Quando una squadra demotivata incontra una squadra affamata e alla ricerca di punti salvezza, la squadra demotivata è destinata a perdere. Insegna Empoli-Napoli di un turno infrasettimanale alla trentesima giornata.
Al Castellani, i ragazzi di Ancelotti sono apparsi stanchi, sfibrati, distratti. Conseguenza ovvia di una classifica che vede i partenopei con il secondo posto in tasca e null’altro da chiedere al campionato.

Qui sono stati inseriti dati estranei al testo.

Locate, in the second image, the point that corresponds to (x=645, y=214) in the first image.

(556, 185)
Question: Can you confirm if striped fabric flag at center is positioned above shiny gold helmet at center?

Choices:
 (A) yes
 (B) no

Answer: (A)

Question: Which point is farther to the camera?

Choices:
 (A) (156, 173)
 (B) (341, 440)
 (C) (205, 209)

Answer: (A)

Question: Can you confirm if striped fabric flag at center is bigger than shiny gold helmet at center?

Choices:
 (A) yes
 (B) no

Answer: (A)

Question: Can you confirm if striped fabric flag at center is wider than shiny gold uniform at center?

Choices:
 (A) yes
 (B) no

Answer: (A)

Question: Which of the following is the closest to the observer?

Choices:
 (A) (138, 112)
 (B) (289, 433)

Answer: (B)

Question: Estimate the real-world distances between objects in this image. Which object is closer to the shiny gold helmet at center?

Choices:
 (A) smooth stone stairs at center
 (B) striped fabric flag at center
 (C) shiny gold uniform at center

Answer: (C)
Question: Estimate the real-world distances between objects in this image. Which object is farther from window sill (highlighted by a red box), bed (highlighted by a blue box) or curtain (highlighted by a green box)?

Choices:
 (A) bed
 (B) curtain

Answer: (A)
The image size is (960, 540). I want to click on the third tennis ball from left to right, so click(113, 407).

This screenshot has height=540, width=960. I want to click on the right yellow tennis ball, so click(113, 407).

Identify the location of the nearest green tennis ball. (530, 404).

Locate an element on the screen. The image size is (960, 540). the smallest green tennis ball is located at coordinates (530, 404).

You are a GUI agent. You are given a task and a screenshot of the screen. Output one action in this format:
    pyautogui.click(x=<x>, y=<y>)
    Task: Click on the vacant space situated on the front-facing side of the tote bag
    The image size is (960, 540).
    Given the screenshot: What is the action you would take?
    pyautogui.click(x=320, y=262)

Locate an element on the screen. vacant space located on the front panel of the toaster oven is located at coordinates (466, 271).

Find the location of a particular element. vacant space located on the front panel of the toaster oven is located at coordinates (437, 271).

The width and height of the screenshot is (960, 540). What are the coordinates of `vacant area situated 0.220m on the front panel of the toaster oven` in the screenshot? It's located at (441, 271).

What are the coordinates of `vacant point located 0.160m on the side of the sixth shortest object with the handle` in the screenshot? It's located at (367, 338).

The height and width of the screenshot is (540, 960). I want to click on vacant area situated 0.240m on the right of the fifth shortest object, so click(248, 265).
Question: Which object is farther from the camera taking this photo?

Il Napoli procede a ritmo compassato fin dai primi minuti, e il vantaggio dei padroni di casa, su un tiro di Farias deviato da Zielinski, appare quasi scontato.
L’Empoli ha più fame e più voglia, e lo dimostra andando vicina al raddoppio con Caputo, fermaato da un ottimo Meret, migliore in campo per gli azzurri.
Il Napoli resiste in qualche modo, e cresce pian piano fino alla fine della prima frazione, quando trova il pari con un siluro di Zielinski che trafigge Provedel dalla distanza.
Nella ripresa, gli azzurri, non sfruttano l’onda lunga del gol, ma si rilassano e subiscono gli attacchi in verticale della squadra di Andreazzoli.
E all’8° del secondo tempo è Di Lorenzo a trovare il nuovo vantaggio con un colpo di testa su calcio d’angolo di Bennacer.
Ancelotti prova a scuotere i suoi inserendo Fabian Ruiz, Mertens e Verdi, ma non cambia la sostanza.
Il Napoli sembra già distratto dalla sfida con l’Arsenal della settimana scorsa. A Londra, però, servirà tutt’altro atteggiamento per uscire con un risultato positivo dall’Emirates.